The course aims to provide an in-depth understanding of digital innovation and technology transfer,
focusing on risk assessment, climate change, artificial intelligence, and biomedical applications. It
will analyze digital innovations in climate change, risk assessment, and biomedical diagnostics,
with particular attention to AI techniques. Additionally, the course introduces innovation processes
from research to market, analyzing practical cases and criteria for selecting research outcomes for
practical applications.
There are no strictly mandatory prerequisites for students.

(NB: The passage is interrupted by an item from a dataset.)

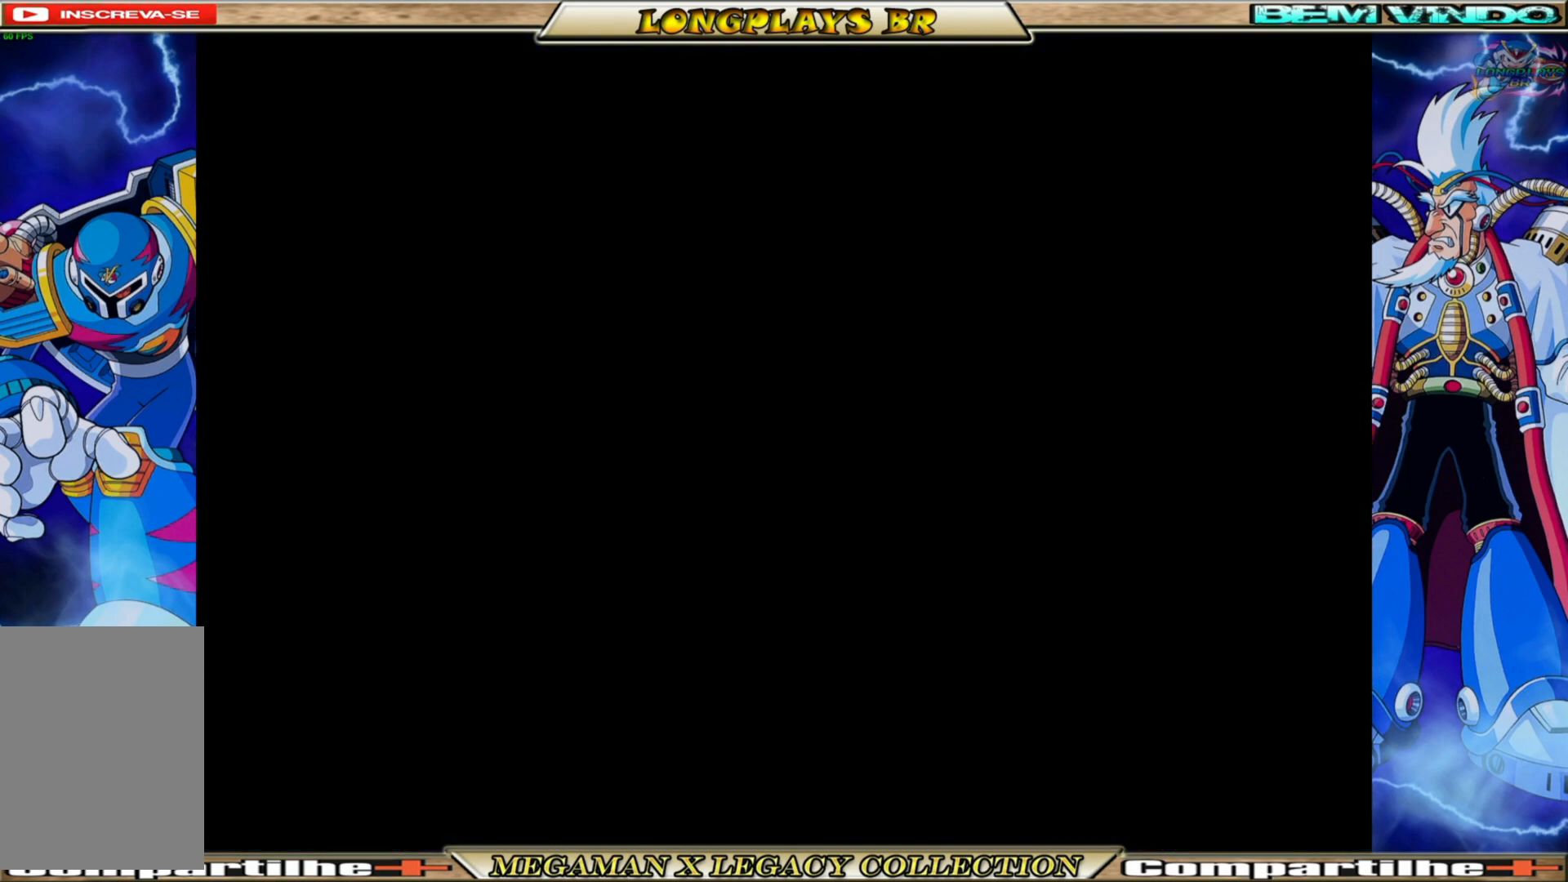
{"buttons": [], "left_stick": "center", "right_stick": "center", "events": []}
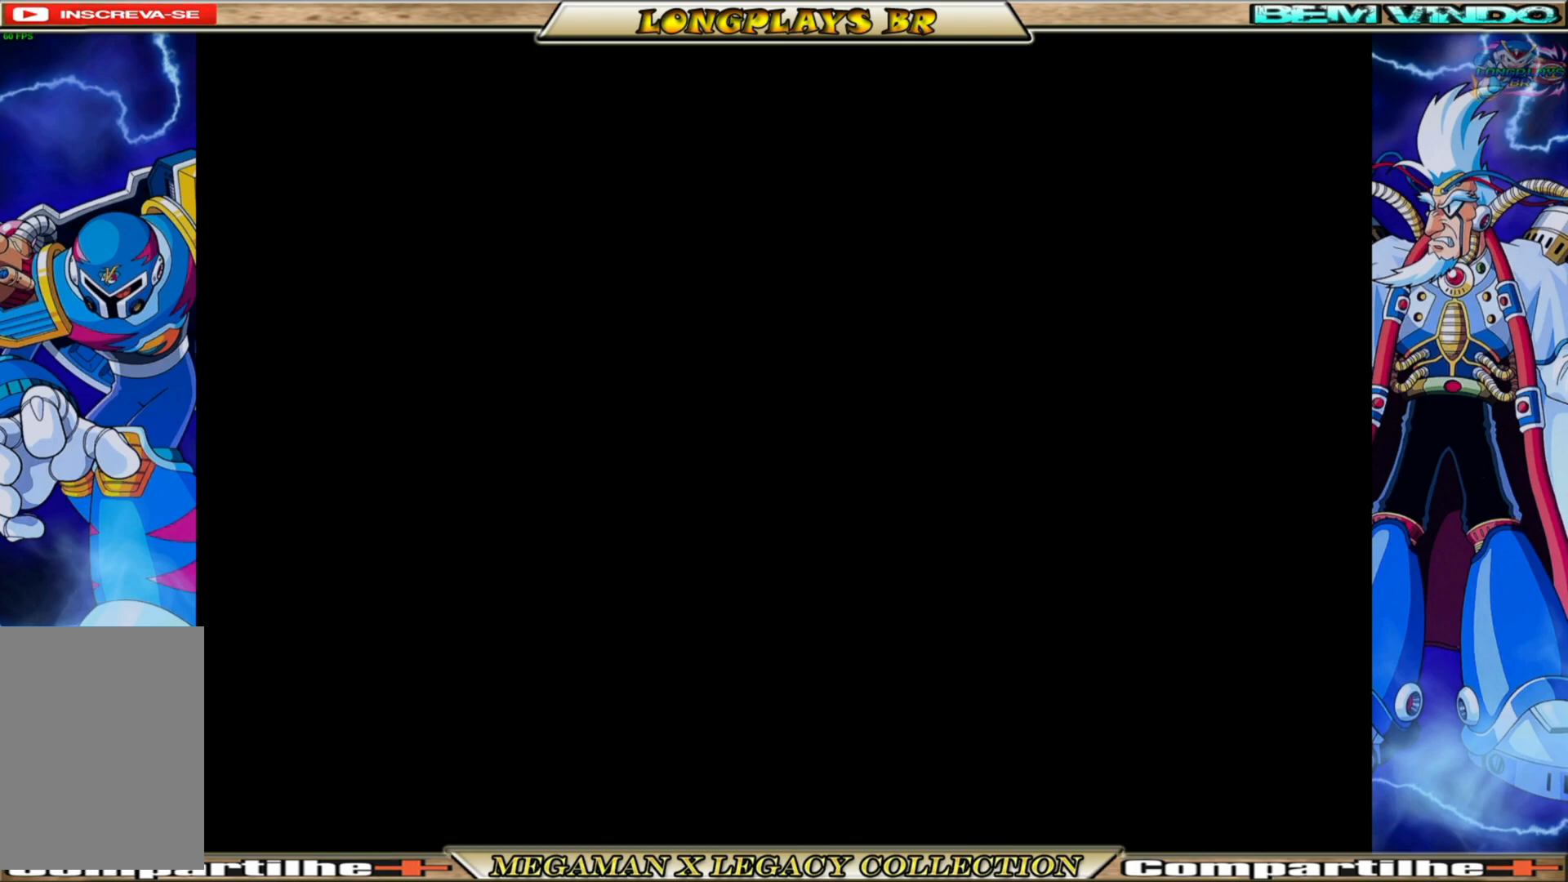
{"buttons": [], "left_stick": "center", "right_stick": "center", "events": []}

A basic understanding of the concepts of innovation, especially in the technological field, and knowledge transfer, as well as intellectual property (e.g. patents and trademarks), can be useful to address issues related to innovation management.
A basic knowledge of the concepts and techniques of risk assessment and artificial intelligence can also be useful.
Finally, students will be asked to present a project on their own business idea-technology transfer, so it is useful to have good communication skills, both written and oral, to prepare and present reports and projects effectively.
The course involves active student participation. There will be lectures and interactive labs for
implementing the final project.
To receive credit recognition, attendance of at least 75% of the scheduled hours is required. A
project presentation will be required and evaluated at the end of the course, including potential
questions on the topics covered.
The course will examine digital innovations in climate change, risk assessment, medical diagnostics
with AI, and cultural heritage. Students will learn to define and differentiate concepts of risk and
damage, using qualitative and quantitative approaches, and exploring strategies for adaptation and
mitigation. European regulations on technology transfer and the management of industrial property,
including patents and trademarks, will be examined. The course will also cover topics related to
startups and spin-offs, teaching students how to develop business plans and analyze competitors.
Case studies such as "Mate" for climate change and "DeepTrace" for AI diagnostics will illustrate
practical applications. The course concludes with the preparation and presentation of a final project
on a technology transfer entrepreneurial idea, integrating all acquired knowledge.
Part of the course material will be made available at the end of the lectures.